Brasília, June 24, 2004 (Agência Brasil) - According to estimates by the Brazilian Cardiology Society (SBC), heart ailments kill around 800 Brazilians every day. 65% of these deaths occur suddenly, that is, so quickly that the patient expires before reaching the hospital. To alter this reality, the organization launched the campaign "Time is Life." The goal is to train people to help victims of heart attacks, the chief cause of sudden death.

"We want to train the population to become familiar with the first signs of heart attack, stroke, and obstruction and the treatment of cardiorespiratory arrest. As well as to use a device called a defibrillator, which transmits a shock to the heart," affirms the physician, Manoel Canesin, coordinator of the SBC's Study Group on Ressuscitation and Cardiovascular Emergencies.
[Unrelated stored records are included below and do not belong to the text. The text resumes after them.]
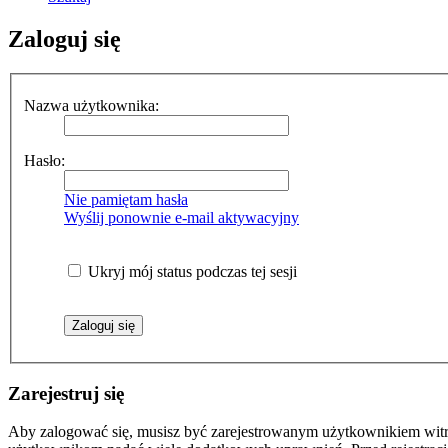
Zaloguj się
Nazwa użytkownika:
Hasło:
Nie pamiętam hasła
Wyślij ponownie e-mail aktywacyjny
Ukryj mój status podczas tej sesji
Zarejestruj się
Aby zalogować się, musisz być zarejestrowanym użytkownikiem witryn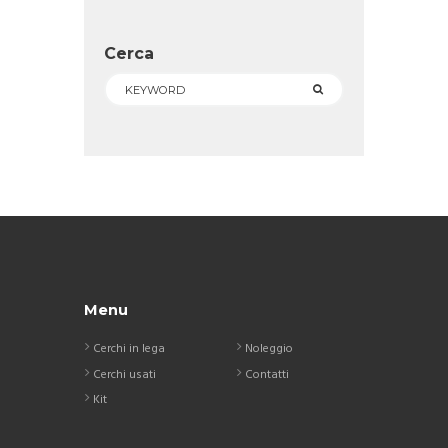
Cerca
Menu
Cerchi in lega
Noleggio
Cerchi usati
Contatti
Kit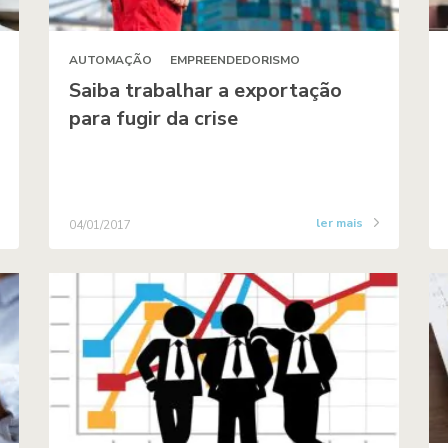
AUTOMAÇÃO
EMPREENDEDORISMO
Saiba trabalhar a exportação
para fugir da crise
ler mais
04/01/2017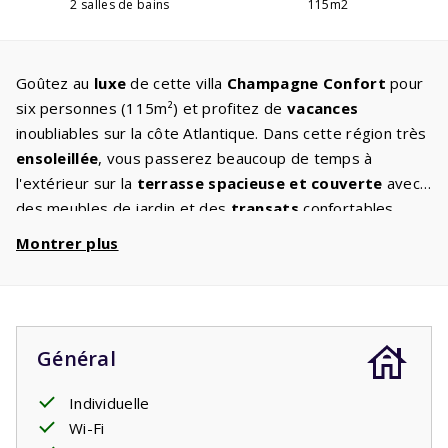
2 salles de bains
115m2
Goûtez au
luxe
de cette villa
Champagne Confort
pour
six personnes (115m²) et profitez de
vacances
inoubliables sur la côte Atlantique. Dans cette région très
ensoleillée
, vous passerez beaucoup de temps à
l'extérieur sur la
terrasse spacieuse et couverte
avec
des meubles de jardin et des
transats
confortables.
Profitez des buissons et des arbustes dans le
grand
Montrer plus
jardin
où les enfants peuvent jouer. Le salon spacieux
avec
coin salon attrayant
dispose d'une télévision à
écran plat avec chaînes internationales et d'une
cheminée, tandis que la cuisine avec
appareils intégrés
Général
est populaire auprès de tous ceux qui aiment cuisiner,
vous ne manquerez de rien. Une
bonne nuit de sommeil
Individuelle
a également été pensée. Des lits confortables sont
Wi-Fi
disponibles, deux lits simples dans les trois chambres. Il y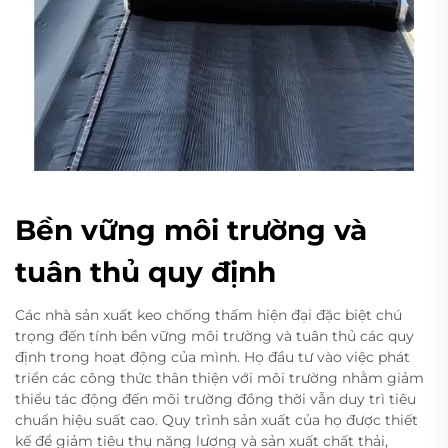
Bền vững môi trường và
tuân thủ quy định
Các nhà sản xuất keo chống thấm hiện đại đặc biệt chú
trọng đến tính bền vững môi trường và tuân thủ các quy
định trong hoạt động của mình. Họ đầu tư vào việc phát
triển các công thức thân thiện với môi trường nhằm giảm
thiểu tác động đến môi trường đồng thời vẫn duy trì tiêu
chuẩn hiệu suất cao. Quy trình sản xuất của họ được thiết
kế để giảm tiêu thụ năng lượng và sản xuất chất thải,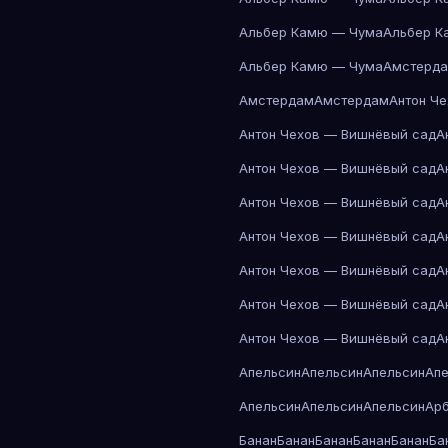
Альбер Камю — Чума
Альбер К
Альбер Камю — Чума
Амстерд
Амстердам
Амстердам
Антон Ч
Антон Чехов — Вишнёвый сад
А
Антон Чехов — Вишнёвый сад
А
Антон Чехов — Вишнёвый сад
А
Антон Чехов — Вишнёвый сад
А
Антон Чехов — Вишнёвый сад
А
Антон Чехов — Вишнёвый сад
А
Антон Чехов — Вишнёвый сад
А
Апельсин
Апельсин
Апельсин
Ап
Апельсин
Апельсин
Апельсин
Ар
Банан
Банан
Банан
Банан
Банан
Ба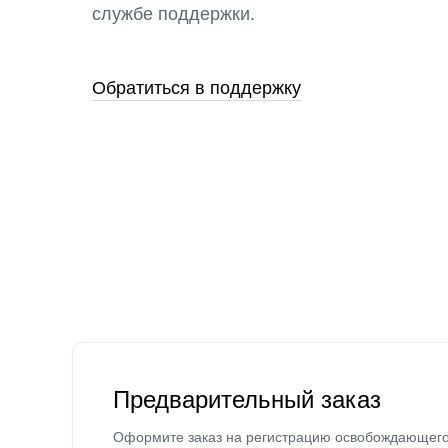
службе поддержки.
Обратиться в поддержку
Предварительный заказ
Оформите заказ на регистрацию освобождающег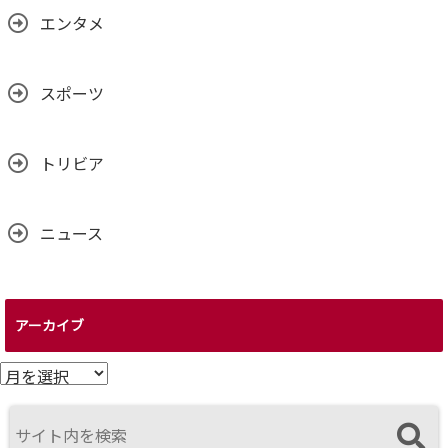
エンタメ
スポーツ
トリビア
ニュース
アーカイブ
ア
ー
カ
イ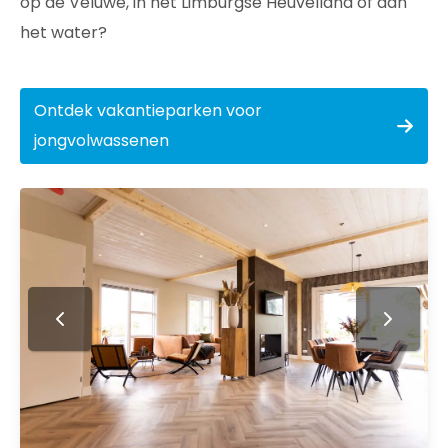
op de Veluwe, in het Limburgse Heuvelland of aan
het water?
Ontdek vakantieparken voor
jongvolwassenen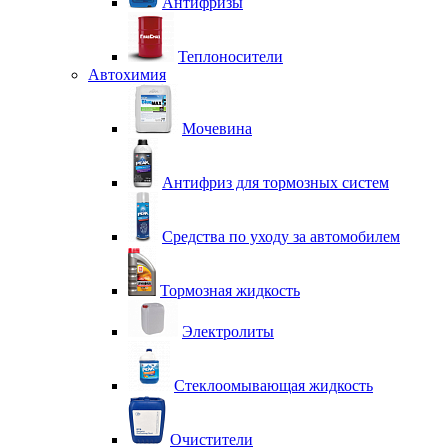
Антифризы
Теплоносители
Автохимия
Мочевина
Антифриз для тормозных систем
Средства по уходу за автомобилем
Тормозная жидкость
Электролиты
Стеклоомывающая жидкость
Очистители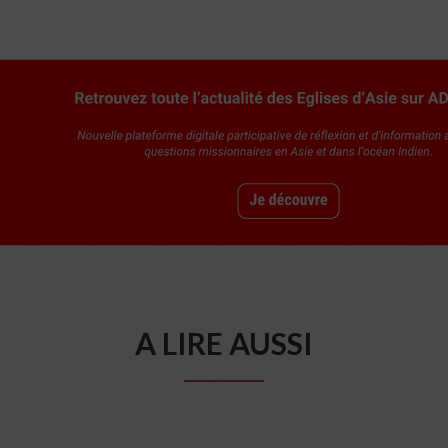
A LIRE AUSSI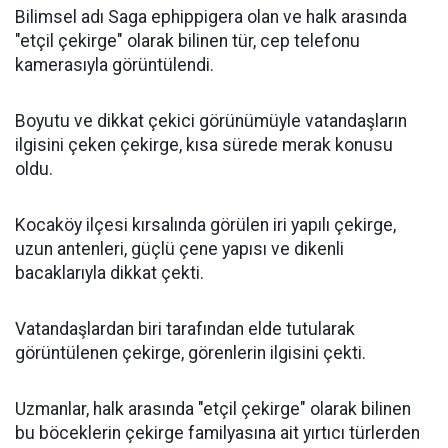
Bilimsel adı Saga ephippigera olan ve halk arasında
"etçil çekirge" olarak bilinen tür, cep telefonu
kamerasıyla görüntülendi.
Boyutu ve dikkat çekici görünümüyle vatandaşların
ilgisini çeken çekirge, kısa sürede merak konusu
oldu.
Kocaköy ilçesi kırsalında görülen iri yapılı çekirge,
uzun antenleri, güçlü çene yapısı ve dikenli
bacaklarıyla dikkat çekti.
Vatandaşlardan biri tarafından elde tutularak
görüntülenen çekirge, görenlerin ilgisini çekti.
Uzmanlar, halk arasında "etçil çekirge" olarak bilinen
bu böceklerin çekirge familyasına ait yırtıcı türlerden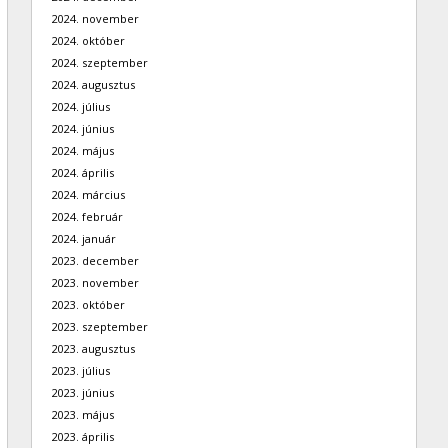
2024. november
2024. október
2024. szeptember
2024. augusztus
2024. július
2024. június
2024. május
2024. április
2024. március
2024. február
2024. január
2023. december
2023. november
2023. október
2023. szeptember
2023. augusztus
2023. július
2023. június
2023. május
2023. április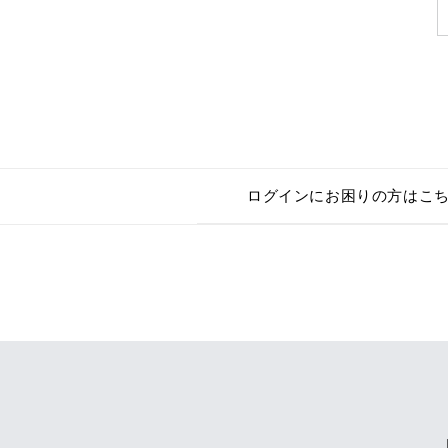
ログインにお困りの方はこ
According to the SBC, cardiovascular diseases kill around 300 thousand people per year in Brazil. According to the organization, 82% of heart arrests occur at home and, 60% of the time, the only other person present is a child or adolescent. "All schools must provide instruction on how to save a patient who is having a heart attack," Canesin argues.

"I believe that, in ten years at the most, we shall find defibrillators the way we find fire extinguishers, that is, we shall treat sudden death the way it should be treated," the physician observes.

He explains that in the United States, where the use of defibrillators is more common, in every 100 heart attack victims, 60 survive. In Brazil, only 2 in every 100 manage to escape sudden death.